The National Institutes of Health tells us that hunger provokes a variety of behavioral issues that decrease the ability to learn. That will come as no surprise to any adult who has missed lunch and started losing their cool by late afternoon. It’s a conclusion that prompted Governor Tim Walz to sign a law guaranteeing school meals for every child in Minnesota.

Likewise, performance results gathered in Minnesota’s Statewide Longitudinal Education Data System demonstrate that the stability provided by affordable housing is crucial for achieving success in the classroom. A dramatic gap exists in educational attainment and graduation rates between housing-secure and housing-insecure students.

What is housing insecurity? It’s the term used for the collective housing challenges of affordability, quality, safety, and threat of loss (i.e., falling into homelessness). The Journal of Urban Health published that parents and children both suffer the adverse mental health impacts of housing insecurity, as its pressures produce a “higher risk of depression, anxiety, psychological distress, and suicide.”

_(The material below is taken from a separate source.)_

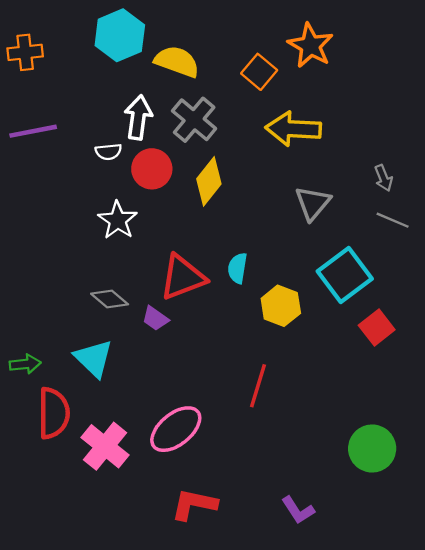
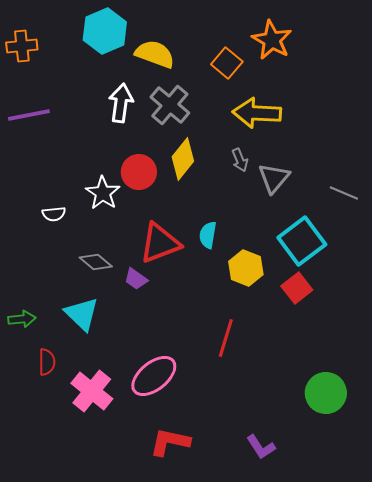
white semicircle: (108, 152) -> (54, 214), moved
red circle: (152, 169) -> (139, 172), moved
gray arrow: (384, 178) -> (240, 160), moved
red square: (377, 328) -> (297, 288), moved
red semicircle: (54, 413) -> (47, 362), size x0.6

Housing insecurity is a fact of life in San Diego. Half of all renting households are eligible for a federal rental assistance voucher, but languish without one. That’s a lot of San Diego students entering the classroom every day after leaving a home environment that compounds stress, to say nothing of those who don’t have homes at all.

While the school district is largely independent of the city’s government, its students and families need our city government to lean in and start making serious, annual investments in affordable housing production.

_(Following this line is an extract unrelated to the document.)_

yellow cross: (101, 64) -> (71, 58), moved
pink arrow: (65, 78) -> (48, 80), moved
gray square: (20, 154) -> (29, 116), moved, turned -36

General Fund revenues are unrestricted and can be spent on any priority a mayor and city council deem worthy. In 2016, 66 percent of San Diego’s voters passed Measure M, authorizing the creation of more than 38,000 new affordable homes. Arguably inherent in the passage of that ballot measure was the expectation that our city would support the creation of those homes.

If voters pass this year’s Measure E – a sales tax increase estimated to bring in $400 million new dollars annually for the city – we can begin the work of meeting that expectation.

With a combined budget eclipsing $5 billion annually, an initial investment of $50 million from the General Fund would amount to just 1 percent of the budget. One penny from every dollar the city spends to foster the circumstances at home that support success in the classroom.

“The DODEA miracle” isn’t a miracle at all. And neither is “the Finnish miracle.” Both are the result of investing in “the climate for teaching and learning” beyond the school property line: the affordable homes that kids return to after the school bell rings. That’s how our school system can live up to its billing as “the best urban district in the nation.”